Tuesday, March 31, 2009

To the Three

This is a letter I just finished writing to the three men the Lord used to bring redemption to our marriage nine years ago. It was 4:00 in the morning when I began writing, awoken with this on my heart...

To Jon, Jeremy and Stephen,

I find my cup overflowing with thankfulness for the three of you, as I'm awoken this Tuesday morning. I've heard Gavin say on multiple occasions that had the three of you patted him on the back that dark October night in 2000, and told him not to feel bad - everything was going to be okay, that the two of us would most likely not be where we are today. Through your love the Lord brought redemption to our marriage that we continue to walk out - that night.

I always dreamed of having a husband that was a spiritual leader, loved me and our children - but truly, I never imagined a husband and father as amazing as Gavin is, and is continuing to become. I was flipping through one of the random bibles we have lying around the house in the middle of the night recently and was led to Hebrews... it was the very bible that Gavin had used during those three days of death. It was marked up with red pen and at one point a line was drawn to the bottom of the page, pointing to words he had written, "I am an adulterer". My heart sank and at the same time was overwhelmed with thankfulness. It sank because my heart hurt for the man that wrote those words, in great pain and revelation, and was overwhelmed because that is not the man I am married to anymore...nor have been since that day.

In our current community we are dealing with a need for church discipline. We have gotten a LOT of push back. There is a severe lack of understanding where church discipline is concerned. Too many are focused on the Grace of our Lord Jesus and fail to realize that very grace is not extended unless there is repentance. The prayer of my heart is that the Lord would rise up His body to come around this family in need. He is stirring, and has been for some time. We're so thankful to see all that He is doing - but this family hangs over a flaming fire that is hungry to devour it... Though the mom and her four children are living with us, and have been since January, we had no previous relationship with them. Gavin has done his part faithfully, but the Body is what is needed and sorely lacking. Church discipline, done properly and led by the Spirit, has almost completely disappeared from our current religious structure - this is the most damning aspect of the modern "church".

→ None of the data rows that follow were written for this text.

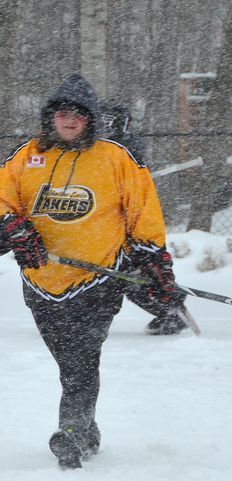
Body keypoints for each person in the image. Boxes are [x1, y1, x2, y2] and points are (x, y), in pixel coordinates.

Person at [0, 73, 183, 469]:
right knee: (68, 360)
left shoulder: (115, 158)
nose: (69, 121)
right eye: (62, 114)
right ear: (50, 117)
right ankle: (86, 430)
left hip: (98, 279)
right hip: (41, 281)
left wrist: (154, 261)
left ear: (91, 119)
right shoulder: (28, 155)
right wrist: (12, 228)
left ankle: (71, 431)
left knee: (80, 358)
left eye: (78, 114)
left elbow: (144, 212)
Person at [101, 98, 189, 335]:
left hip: (126, 221)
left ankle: (169, 307)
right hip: (100, 222)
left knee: (131, 273)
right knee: (110, 274)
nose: (104, 125)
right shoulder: (92, 145)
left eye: (108, 121)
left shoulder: (126, 145)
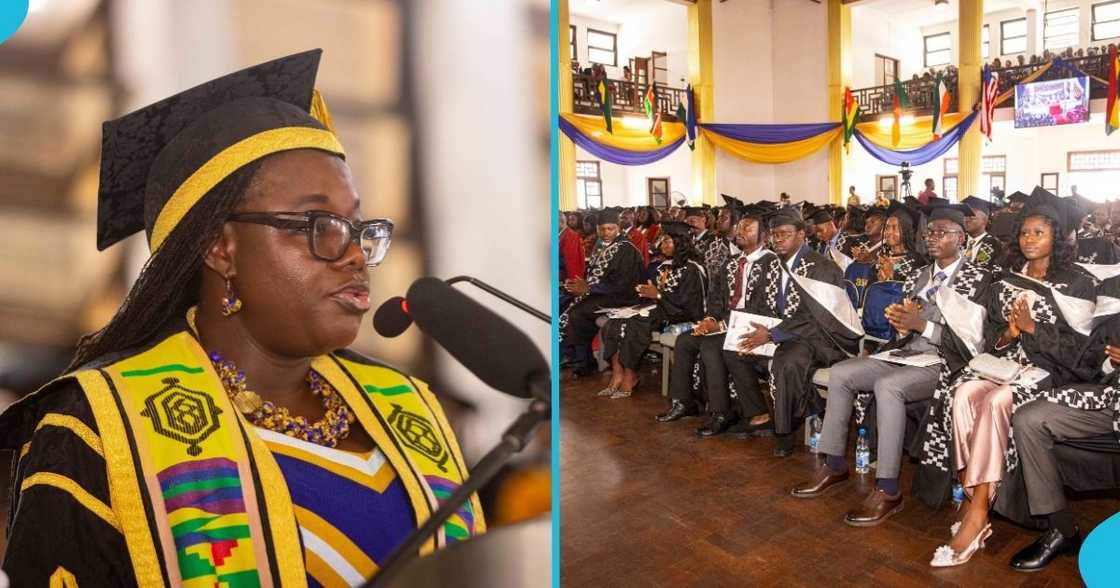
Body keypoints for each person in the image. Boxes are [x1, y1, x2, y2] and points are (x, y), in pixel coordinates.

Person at [0, 50, 485, 585]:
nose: (353, 253)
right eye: (319, 223)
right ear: (220, 248)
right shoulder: (99, 428)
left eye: (357, 225)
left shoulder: (408, 408)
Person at [917, 189, 1095, 568]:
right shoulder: (1004, 279)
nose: (1029, 240)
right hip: (1003, 366)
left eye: (1039, 233)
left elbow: (1084, 354)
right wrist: (1010, 335)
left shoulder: (1076, 284)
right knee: (964, 392)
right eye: (1024, 233)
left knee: (997, 402)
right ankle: (971, 496)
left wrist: (1031, 329)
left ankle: (978, 513)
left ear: (1057, 237)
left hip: (1050, 374)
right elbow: (991, 336)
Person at [791, 205, 992, 527]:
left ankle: (887, 488)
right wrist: (899, 325)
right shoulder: (920, 275)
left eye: (942, 233)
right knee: (843, 373)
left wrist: (921, 326)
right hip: (906, 353)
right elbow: (904, 328)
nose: (933, 238)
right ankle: (834, 463)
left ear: (961, 238)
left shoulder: (978, 280)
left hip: (947, 363)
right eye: (930, 233)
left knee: (888, 387)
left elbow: (975, 343)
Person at [724, 208, 862, 456]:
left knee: (786, 361)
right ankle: (762, 413)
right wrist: (754, 327)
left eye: (785, 234)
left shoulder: (822, 267)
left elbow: (816, 317)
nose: (778, 240)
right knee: (737, 349)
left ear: (801, 234)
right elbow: (762, 303)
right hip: (785, 332)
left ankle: (784, 431)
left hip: (822, 338)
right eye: (774, 235)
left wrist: (773, 334)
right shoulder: (773, 265)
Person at [997, 298, 1120, 571]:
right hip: (1112, 401)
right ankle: (1062, 529)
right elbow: (1097, 370)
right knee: (1029, 418)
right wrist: (1112, 363)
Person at [657, 211, 782, 435]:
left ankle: (722, 412)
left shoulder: (772, 263)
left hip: (754, 328)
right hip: (726, 325)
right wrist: (710, 319)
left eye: (748, 228)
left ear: (764, 235)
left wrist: (722, 325)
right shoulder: (732, 263)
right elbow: (716, 298)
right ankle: (684, 402)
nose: (740, 232)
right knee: (686, 340)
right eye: (740, 227)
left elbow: (766, 308)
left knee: (711, 346)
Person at [599, 222, 706, 399]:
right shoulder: (665, 266)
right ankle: (617, 374)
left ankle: (630, 376)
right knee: (615, 321)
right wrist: (647, 293)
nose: (662, 245)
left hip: (681, 316)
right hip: (661, 309)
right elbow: (657, 295)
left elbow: (690, 305)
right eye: (662, 241)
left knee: (635, 322)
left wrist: (658, 296)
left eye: (667, 241)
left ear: (680, 243)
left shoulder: (692, 269)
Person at [561, 208, 644, 377]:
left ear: (618, 228)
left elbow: (624, 284)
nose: (606, 233)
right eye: (602, 229)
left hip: (623, 297)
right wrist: (579, 284)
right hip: (603, 293)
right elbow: (593, 273)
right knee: (564, 302)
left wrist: (589, 288)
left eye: (610, 228)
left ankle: (585, 361)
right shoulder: (601, 246)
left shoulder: (626, 249)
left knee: (577, 312)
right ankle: (575, 355)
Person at [877, 203, 927, 287]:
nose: (888, 232)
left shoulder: (917, 261)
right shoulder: (882, 256)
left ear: (906, 231)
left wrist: (893, 275)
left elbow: (915, 290)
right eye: (887, 227)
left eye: (894, 227)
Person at [961, 195, 1006, 272]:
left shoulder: (996, 245)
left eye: (972, 217)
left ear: (985, 220)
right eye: (965, 216)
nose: (966, 220)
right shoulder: (958, 240)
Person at [560, 210, 586, 284]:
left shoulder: (572, 236)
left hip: (569, 276)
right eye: (569, 220)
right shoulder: (564, 234)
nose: (570, 222)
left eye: (573, 220)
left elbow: (571, 262)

I praise the Lord everyday, but especially recently, for the way He covered us during that pivotal season in our marriage. That we were NOT left out to dry; that we had intimate relationships around us and men that cared enough about Gavin not to let him loose everything; that were led by the Spirit; that saw church discipline as mercy instead of "judgment", (righteous anger as loving instead of condemning - that yelled at him, and loved him in the same breathe). I know who my Redeemer is, but I also know who He used that night and the three days to follow.....and I'll never forget it.

Our marriage was dead for three days, and on the third day resurrected and given new life. This Easter season, I'm reminded of the One who made that possible, and the one's he choose to use. I love you, my brothers.

The Christ in me sees the Christ in you,
em

2 comments:

FreeK said...

Praise God for faithful men! And praise God for the healing he brought through them, praise God that Gavin was willing to repent. Praise God that you were willing to forgive! It is a testimony God's goodness, His mercy, His grace. He is so good and I'm so thankful for these men, so thankful to see you guys together, in love, seeking God. Hallelujah What a Savior!

Trish Ryan said...

Amen. Thank you for this! Powerful and amazing, just like you and Gavin--it's truly astounding what can happen when we let God work on things that seem impossible. Bless you guys--we love you!!!